Hughes makes a secondary adjustment

During his high school career Jay Hughes spent the majority of his time lighting up opposing defenses as one of the top running backs in the state of Mississippi.

Now Hughes is learning life on the other side of the football. The 5-foot-11, 175-pounder spent his redshirt freshman season making the adjustment to the secondary where his father, Tony Hughes, coincidently coaches.

"I'm just learning how to play corner," Hughes said. "I didn't really play it in high school so I'm kind of new to it but I'm coming along. It was just a lot to learn. I know with my dad being a DB coach all my life helped but me not being out there playing corner in high school kind of hindered me from really knowing how to play it."

Naturally spending a year under the tutelage of his father and also cornerbacks coach Melvin Smith benefitted Hughes this past fall. Hughes stated that he often receives extra pointers from his father even though he is not his primary position coach.

"He'll watch the film and he'll call me late at night and tell me what I was doing wrong," Hughes said. "He's trying to help me out with my game."

The redshirt season also helped Hughes get acclimated to what life is like in the Southeastern Conference and get his body prepared for that grind.

"(The redshirt) was the best thing for me," Hughes said. "That's what a lot of guys don't realize. They want to come right in and play. This is the SEC. You just can't come in like that. I wasn't even physically ready. Coach (Matt) Balis had to get me ready."

Hughes exited the spring still competing for a spot in the rotation at corner and had a strong showing in the spring game. He finished second on the White team with four solo tackles including one pass breakup.

One aspect that helped him during spring drills was the fact the defense underwent very little change despite Mississippi State changing co-coordinators in the offseason.

"The defense hasn't really changed at all," Hughes said. "We changed a couple of calls here and there but overall it's basically the same thing we were running last year."

The former three-star prospect was hampered somewhat during his senior season at Oak Grove in 2009 but still managed to rush for 856 yards on 143 carries and score four touchdowns leading the Warriors to the Class 6A State title game. Hughes played through a knee injury and also spent time under center as regular quarterback James McMahon missed time with a broken collarbone.

Hughes still managed to earn second-team All-State honors and a spot in the Alabama-Mississippi All-Star Classic but was unable to participate due to his injury.

But Hughes quickly discovered that finding success at the highest level of high school football in the Magnolia State and moving on to the toughest conference in college football is quite an undertaking.

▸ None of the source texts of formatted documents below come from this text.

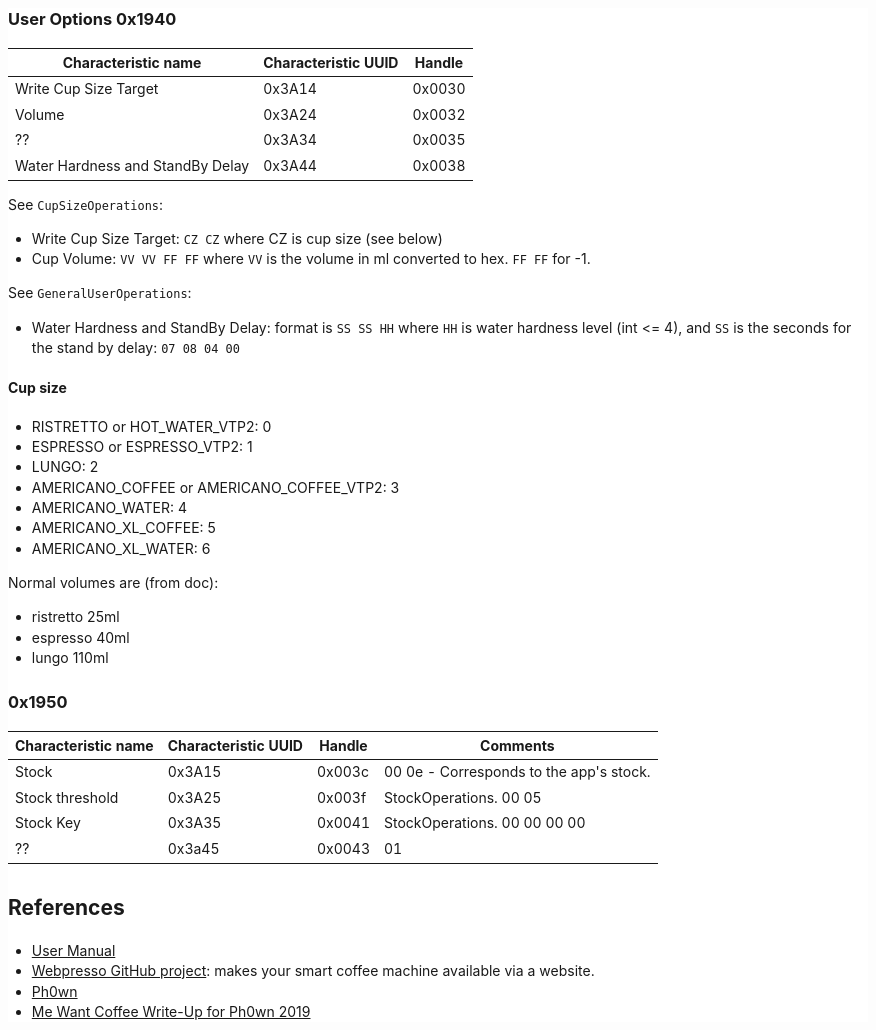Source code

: ### User Options 0x1940

| Characteristic name         | Characteristic UUID | Handle |
| --------------------------- |  -------------------------- | ----------| 
| Write Cup Size  Target     |  0x3A14 | 0x0030 | 
| Volume                    |  0x3A24 | 0x0032 | 
|  ??                        | 0x3A34 | 0x0035 |
| Water Hardness and StandBy Delay | 0x3A44 | 0x0038 |

See `CupSizeOperations`:

- Write Cup Size Target: `CZ CZ` where CZ is cup size (see below)
- Cup Volume: `VV VV FF FF` where `VV` is the volume in ml converted to hex. `FF FF` for -1. 

See `GeneralUserOperations`:

- Water Hardness and StandBy Delay: format is `SS SS HH` where `HH` is water hardness level (int <= 4), and `SS` is the seconds for the stand by delay: `07 08 04 00`

#### Cup size

- RISTRETTO or HOT_WATER_VTP2: 0
- ESPRESSO or ESPRESSO_VTP2: 1
- LUNGO: 2
- AMERICANO_COFFEE or AMERICANO_COFFEE_VTP2: 3
- AMERICANO_WATER: 4
- AMERICANO_XL_COFFEE: 5
- AMERICANO_XL_WATER: 6

Normal volumes are (from doc):

- ristretto 25ml
- espresso 40ml
- lungo 110ml



### 0x1950

| Characteristic name  | Characteristic UUID | Handle | Comments | 
| --------------------------- | -------------------------- | ----------| --------------- |
| Stock                       | 0x3A15 | 0x003c | 00 0e - Corresponds to the app's stock. |
| Stock threshold        |  0x3A25 | 0x003f | StockOperations. 00 05 |
| Stock Key                |  0x3A35 | 0x0041 | StockOperations. 00 00 00 00 |
|    ??                           |  0x3a45 | 0x0043 | 01 |

## References

- [User Manual](https://www.nespresso.com/shared_res/manuals/prodigio/www_PRODIGIO_C_KRUPS(EN_FR_DE_IT_ES_PT_CZ_HU_NL_GR_PL).pdf)
- [Webpresso GitHub project](https://github.com/cryptax/webpresso): makes your smart coffee machine available via a website.
- [Ph0wn](https://ph0wn.org)
- [Me Want Coffee Write-Up for Ph0wn 2019](https://github.com/ph0wn/writeups/tree/master/2019)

"It's a real big difference," Hughes said. "Everybody is bigger and stronger and the game is much faster. It doesn't even compare to high school football no matter what level you've played on."

During the recruiting process Hughes earned offers from Auburn, Duke, Louisiana Tech, Ole Miss, Southern Miss, Tennessee, Tulsa, Vanderbilt and West Virginia. While many assumed he would pick the Bulldogs because of the ties with his father it was the fact he could represent his home state that sold him on MSU.

"It was the best decision I could have made," Hughes said. "When I was being recruited all Coach (Dan) Mullen was selling me was playing for the state of Mississippi. Now here I am representing my state. I wouldn't want to be anywhere else."